**Given request a**
Using only the log below, decide whether each statement agrees with it. For each, answer yes or no and quote the exact words from the log that decide it.
(i) The Christmas cookies were made without cream of tartar and baking soda.
(ii) The cookie dough recipe came from a card obtained at Sherbrooke Village.
(iii) The cover on the big tub of water has been drained.

**Extracted text**
········

|log (2002/12/20 to 2002/12/26)|
Tuesday, December 24, 2002
So what would it be like to live on the equator, or on a planet without an axial tilt, or a planet that always held the same face to its primary, or otherwise in a place where the turning of the year did not provide this graphic and powerful (overwhelmingly powerful) metaphor for death and rebirth, for light renewing itself at the time of deepest darkness?
Today is the day we make Christmas cookies. I make the dough from a blue recipe card that we got at Sherbrooke Village many years ago (probably on our honeymoon, come to think of it), and roll it out onto cookie sheets, and M and the little daughter cut it with cookie cutters and decorate it with sprinkles, and I bake the cookies in the oven.
They're all done now, and the cookies turned out sweet and yummy as always. Which is sort of odd, because I realized about three fourths of the way through that I forgot the cream of tartar and the baking soda. So these are unleavened Christmas cookies, but for some reason it doesn't seem to make any difference.
Maybe leavening is just a story told by the big international cream of tartar and baking soda corporations.
But anyway now we're all sitting around playing Animal Crossing and deciding whether and which presents the kids should (be allowed to) open here on Christmas Eve. I suspect I won't be posting anything tomorrow, so I will wish anyone reading this, tonight or any other time, light in the depths of the dark, and a joyous turning to the year.
A reader writes:
When did you switch to an alternate calendar universe? The best picture would be of a calendar from where you are.
Quite true; yesterday was not in fact Monday, December 22, 2002, as this log claimed. Aren't you glad I type all this in by hand, rather than using a fancy content management system? You'd miss all the endearing little quirks.
Well, some of them anyway.
So I don't have a picture from that particular alternate universe, but here are a few more recent Klez images, just for fun:
Okay, so it's not up to the level of that day back in October, but it's kind of endearing; these little snippets of ordinary people's hard drives, browser caches, daily lives.
Minus the porn, which I don't (usually) post here.
So I'm on vacation (which is why I have the luxury, even more than usual, of forgetting what day of the week it is and stuff). I've been checking my email and making phone calls a bit, but not much. I've been going through the List of Things To Do, which contains stuff like:
Drain Pool Cover
Many of those things are checked off (the wiring being mere telephone wiring and therefore easy, the cover on the big tub of water being covered with ice and therefore undrainable, the Christmas lights being up and festive, M's presents wrapped and under the tree, a phone message having been left for Dinesh, etc, etc).
I've even made some progress on that last one.
But only some.
It's a constant battle.
Take-out Indian food:
Chicken Tikka Masala
And nice, hot, spicy, lip-burning Vindaloo it was, too. At least to my pampered Western palette. Real India folk probably feed it to tiny infants too young for the real stuff.

········

**Material provided**
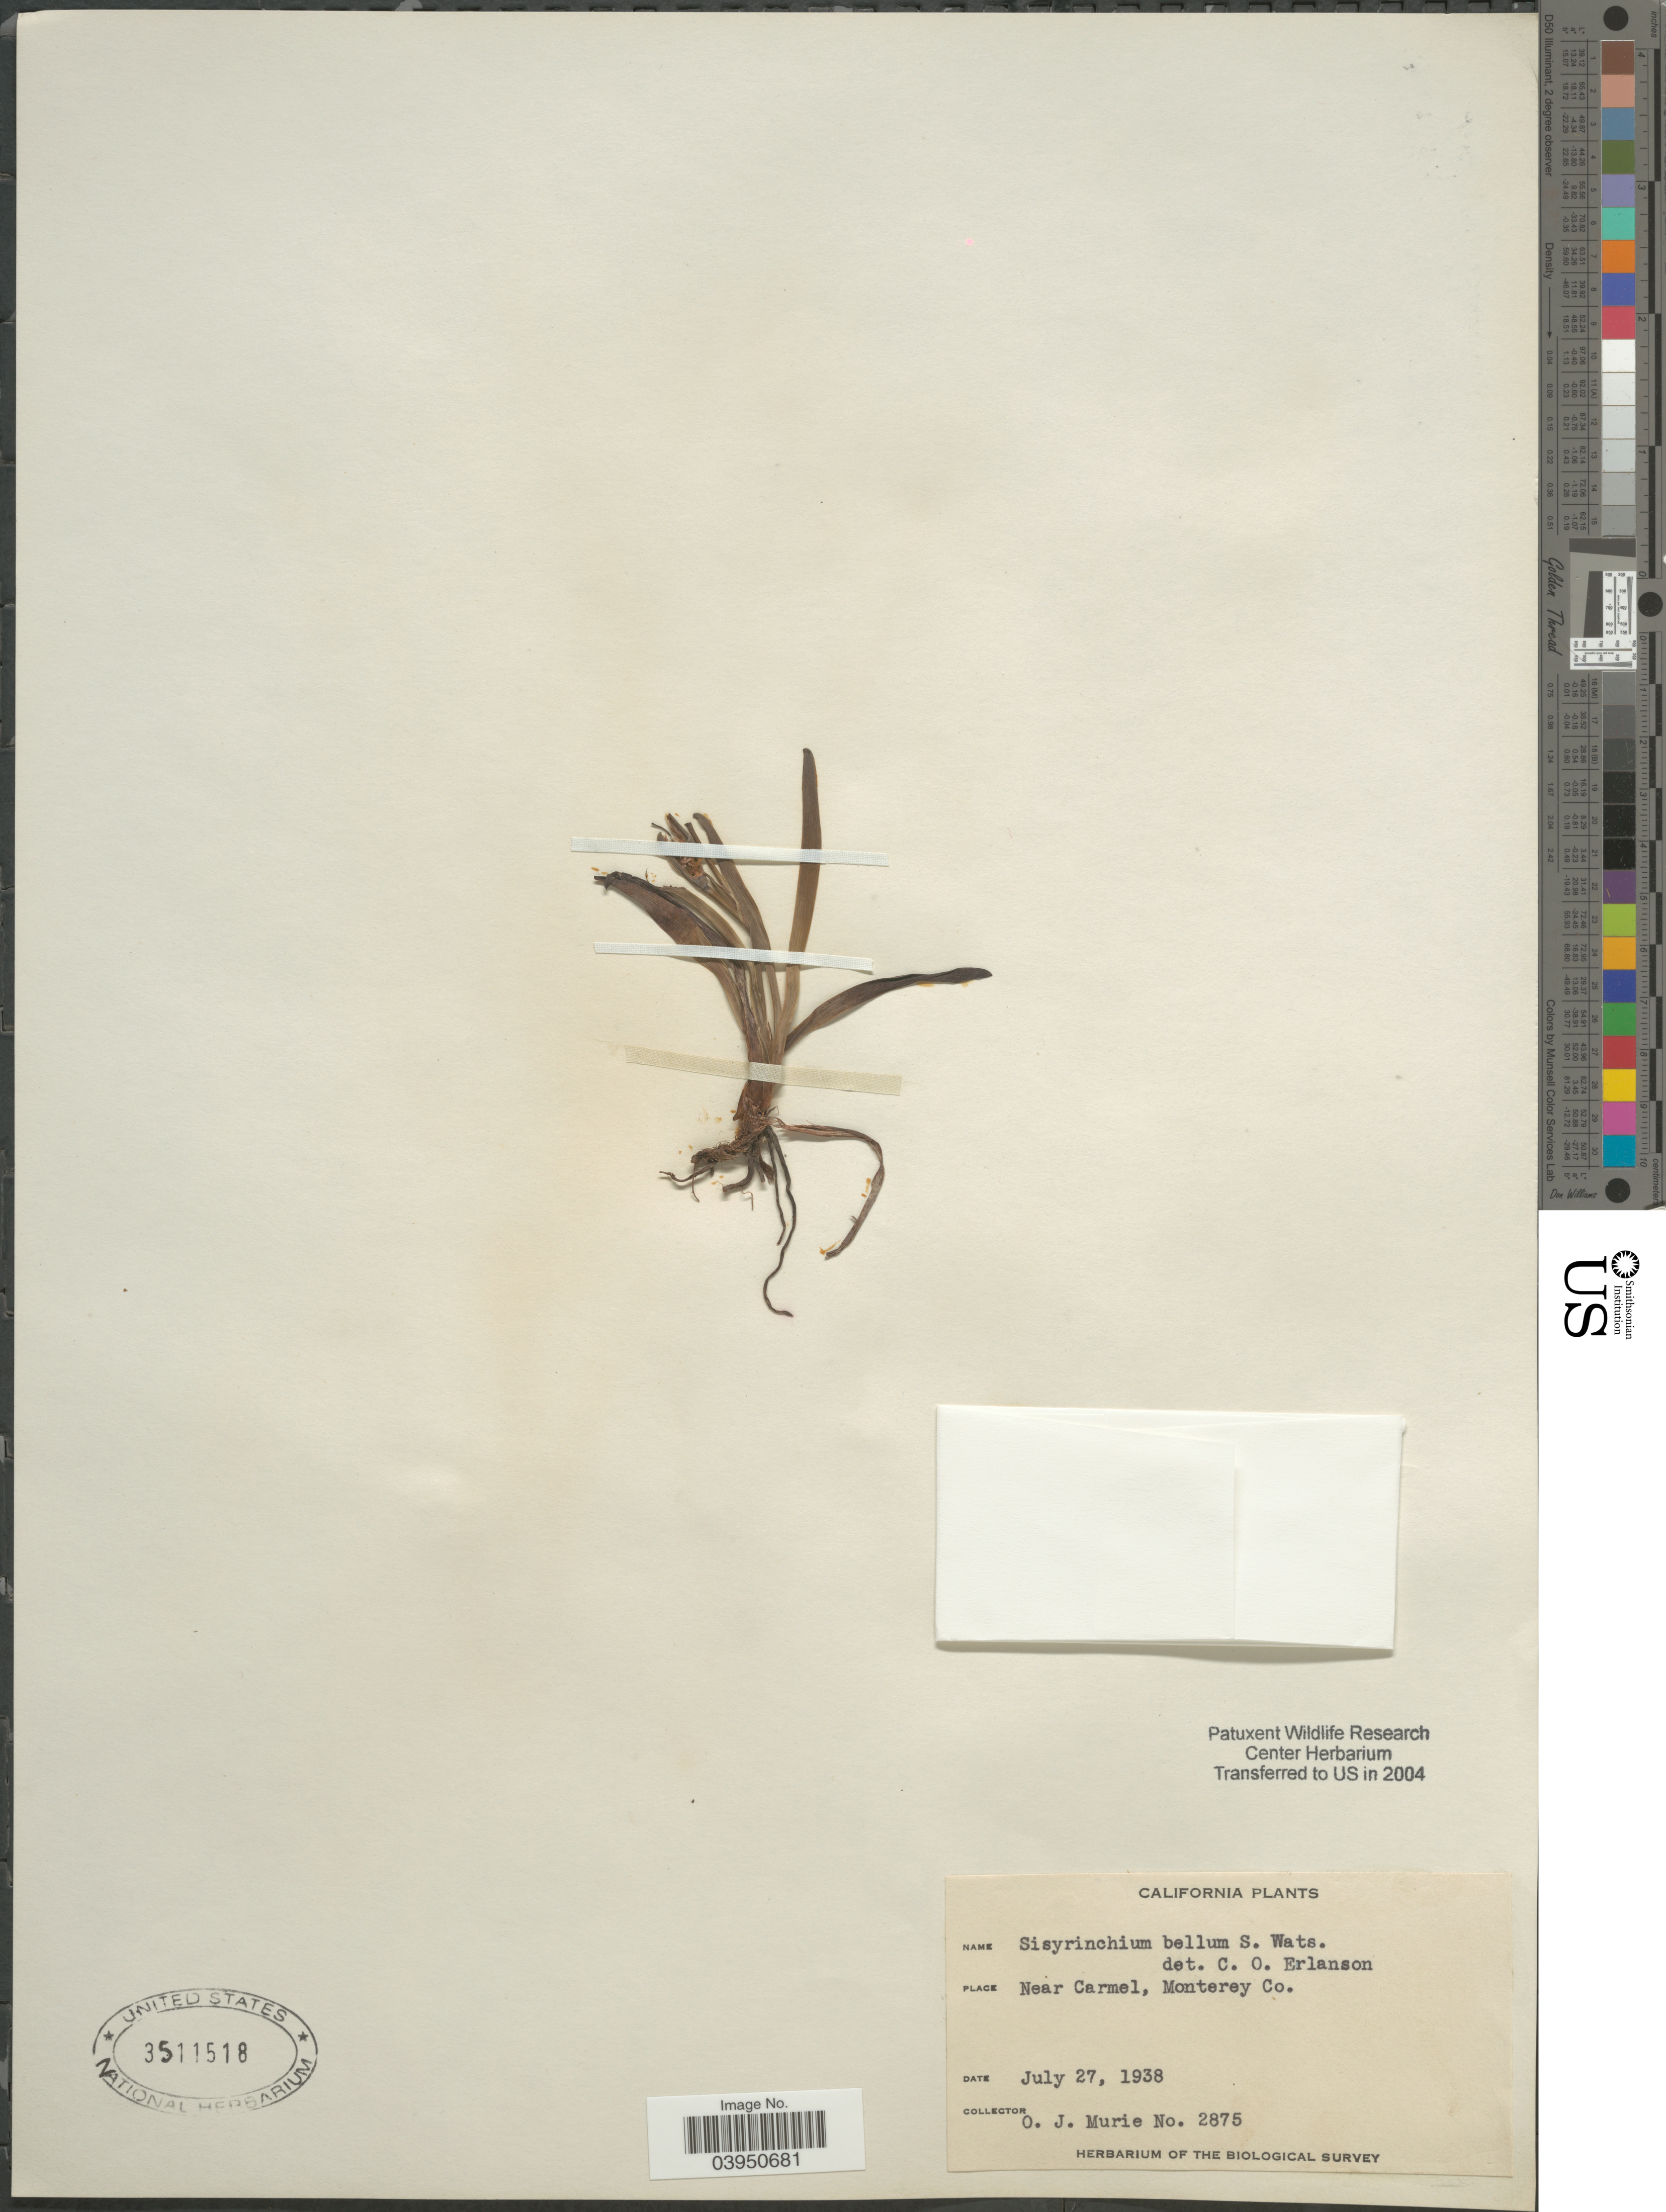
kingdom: Plantae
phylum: Tracheophyta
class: Liliopsida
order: Asparagales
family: Iridaceae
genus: Sisyrinchium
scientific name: Sisyrinchium bellum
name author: S. Watson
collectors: O. Murie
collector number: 2875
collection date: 1938-07-27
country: United States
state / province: California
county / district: Monterey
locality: Near Carmel, Monterey Co.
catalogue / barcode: US 3511518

········

**Given request b**
In the entries, take the lines from the one containing "phylum: Tracheophyta" through the end of the entries, inclusive, and put them into a Markdown table with columns Row and Line. Give each line a row number and leave out blank lines.

**Written solution a**
(i) Yes: "I forgot the cream of tartar and the baking soda."
(ii) Yes: "I make the dough from a blue recipe card that we got at Sherbrooke Village many years ago"
(iii) No: "the cover on the big tub of water being covered with ice and therefore undrainable"

**Written solution b**
| Row | Line |
|---|---|
| 1 | phylum: Tracheophyta |
| 2 | class: Liliopsida |
| 3 | order: Asparagales |
| 4 | family: Iridaceae |
| 5 | genus: Sisyrinchium |
| 6 | scientific name: Sisyrinchium bellum |
| 7 | name author: S. Watson |
| 8 | collectors: O. Murie |
| 9 | collector number: 2875 |
| 10 | collection date: 1938-07-27 |
| 11 | country: United States |
| 12 | state / province: California |
| 13 | county / district: Monterey |
| 14 | locality: Near Carmel, Monterey Co. |
| 15 | catalogue / barcode: US 3511518 |